(Data under study)

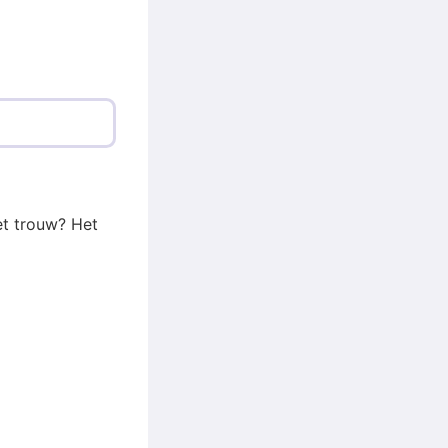
et trouw? Het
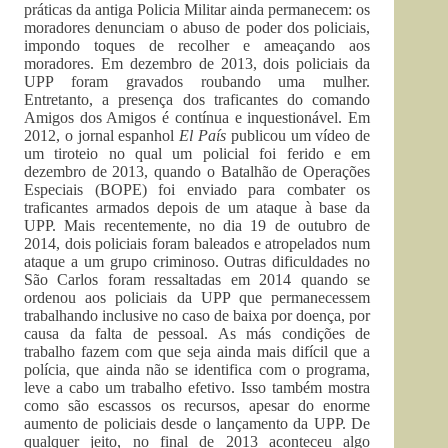
práticas da antiga Policia Militar ainda permanecem: os
moradores denunciam o abuso de poder dos policiais,
impondo toques de recolher e ameaçando aos
moradores. Em dezembro de 2013, dois policiais da
UPP foram gravados roubando uma mulher.
Entretanto, a presença dos traficantes do comando
Amigos dos Amigos é contínua e inquestionável. Em
2012, o jornal espanhol
El País
publicou um vídeo de
um tiroteio no qual um policial foi ferido e em
dezembro de 2013, quando o Batalhão de Operações
Especiais (BOPE) foi enviado para combater os
traficantes armados depois de um ataque à base da
UPP. Mais recentemente, no dia 19 de outubro de
2014, dois policiais foram baleados e atropelados num
ataque a um grupo criminoso. Outras dificuldades no
São Carlos foram ressaltadas em 2014 quando se
ordenou aos policiais da UPP que permanecessem
trabalhando inclusive no caso de baixa por doença, por
causa da falta de pessoal. As más condições de
trabalho fazem com que seja ainda mais difícil que a
polícia, que ainda não se identifica com o programa,
leve a cabo um trabalho efetivo. Isso também mostra
como são escassos os recursos, apesar do enorme
aumento de policiais desde o lançamento da UPP. De
qualquer jeito, no final de 2013 aconteceu algo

(End Data under study)

= What is expected =
When you copy the entries, keep every word exactly as it stands and drop any pictures.

= Answer for this exercise =
et trouw? Het
práticas da antiga Policia Militar ainda permanecem: os
moradores denunciam o abuso de poder dos policiais,
impondo toques de recolher e ameaçando aos
moradores. Em dezembro de 2013, dois policiais da
UPP foram gravados roubando uma mulher.
Entretanto, a presença dos traficantes do comando
Amigos dos Amigos é contínua e inquestionável. Em
2012, o jornal espanhol
El País
publicou um vídeo de
um tiroteio no qual um policial foi ferido e em
dezembro de 2013, quando o Batalhão de Operações
Especiais (BOPE) foi enviado para combater os
traficantes armados depois de um ataque à base da
UPP. Mais recentemente, no dia 19 de outubro de
2014, dois policiais foram baleados e atropelados num
ataque a um grupo criminoso. Outras dificuldades no
São Carlos foram ressaltadas em 2014 quando se
ordenou aos policiais da UPP que permanecessem
trabalhando inclusive no caso de baixa por doença, por
causa da falta de pessoal. As más condições de
trabalho fazem com que seja ainda mais difícil que a
polícia, que ainda não se identifica com o programa,
leve a cabo um trabalho efetivo. Isso também mostra
como são escassos os recursos, apesar do enorme
aumento de policiais desde o lançamento da UPP. De
qualquer jeito, no final de 2013 aconteceu algo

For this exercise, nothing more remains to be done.